● YOUR INSTRUCTIONS:
Copy the data precisely, character for character, and leave out every picture.

● SUPPLIED DATA:
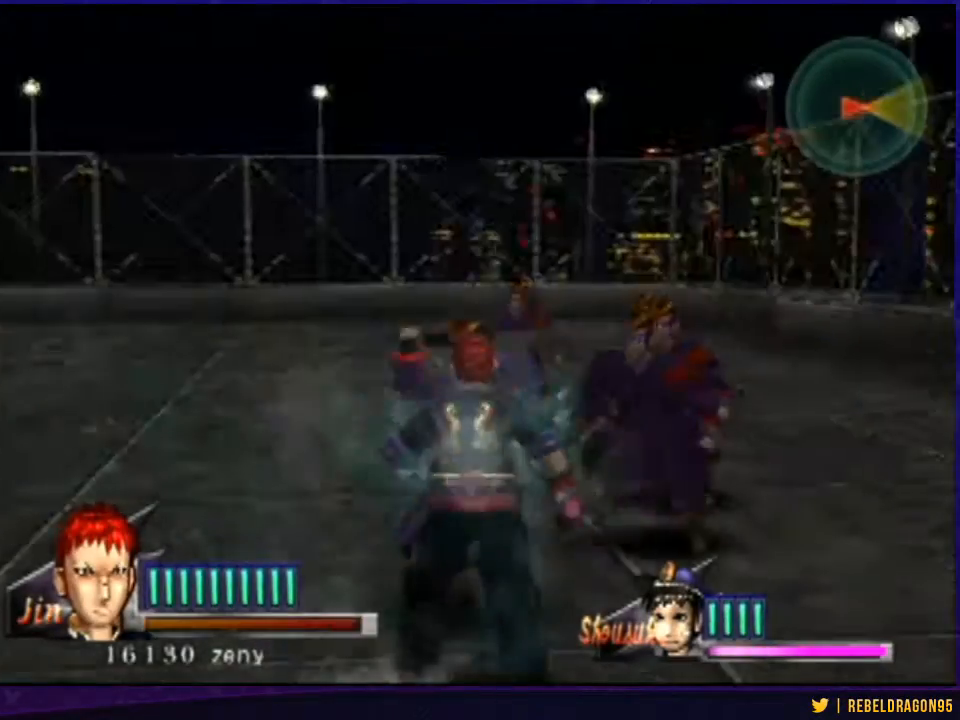
{"buttons": [], "left_stick": "center", "right_stick": "center", "events": []}
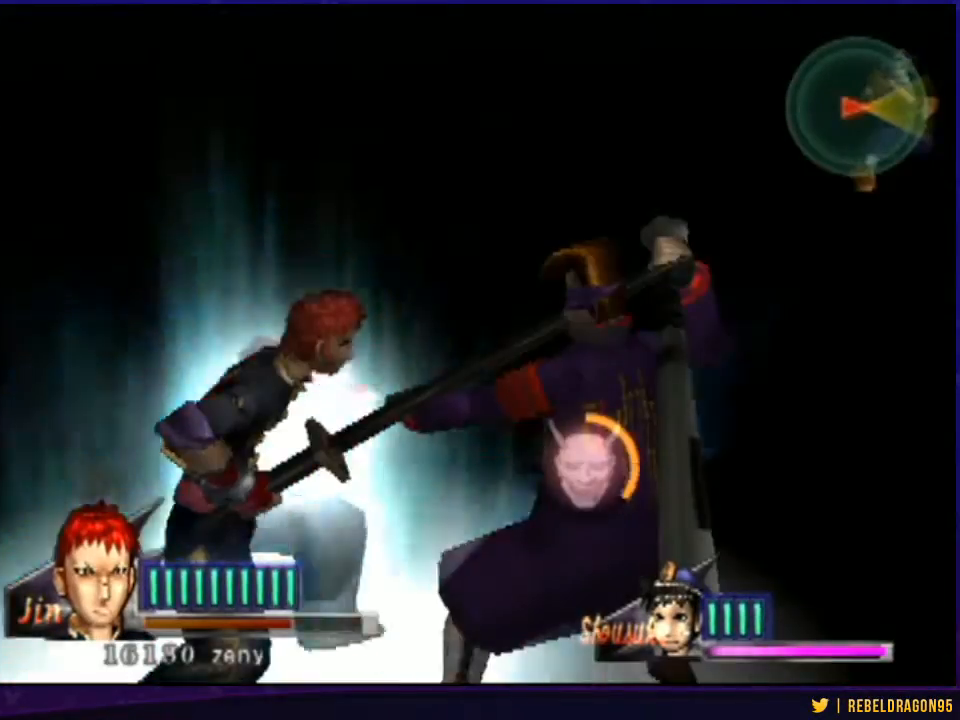
{"buttons": [], "left_stick": "center", "right_stick": "center", "events": []}
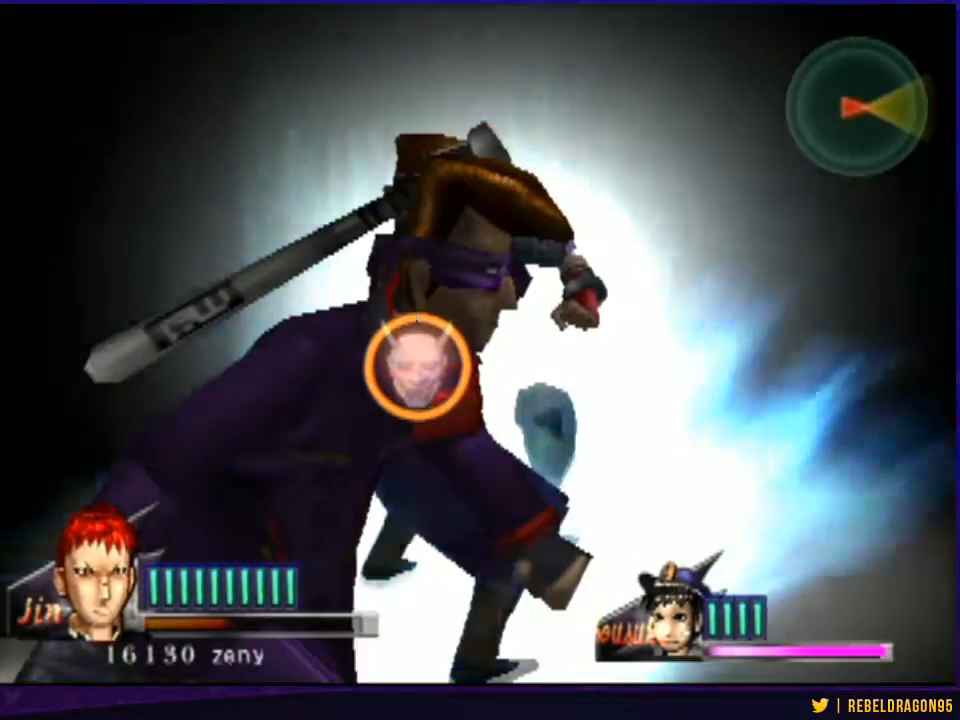
{"buttons": [], "left_stick": "center", "right_stick": "center", "events": []}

● TASK RESULT:
{"buttons": [], "left_stick": "center", "right_stick": "center", "events": []}
{"buttons": [], "left_stick": "center", "right_stick": "center", "events": []}
{"buttons": [], "left_stick": "center", "right_stick": "center", "events": []}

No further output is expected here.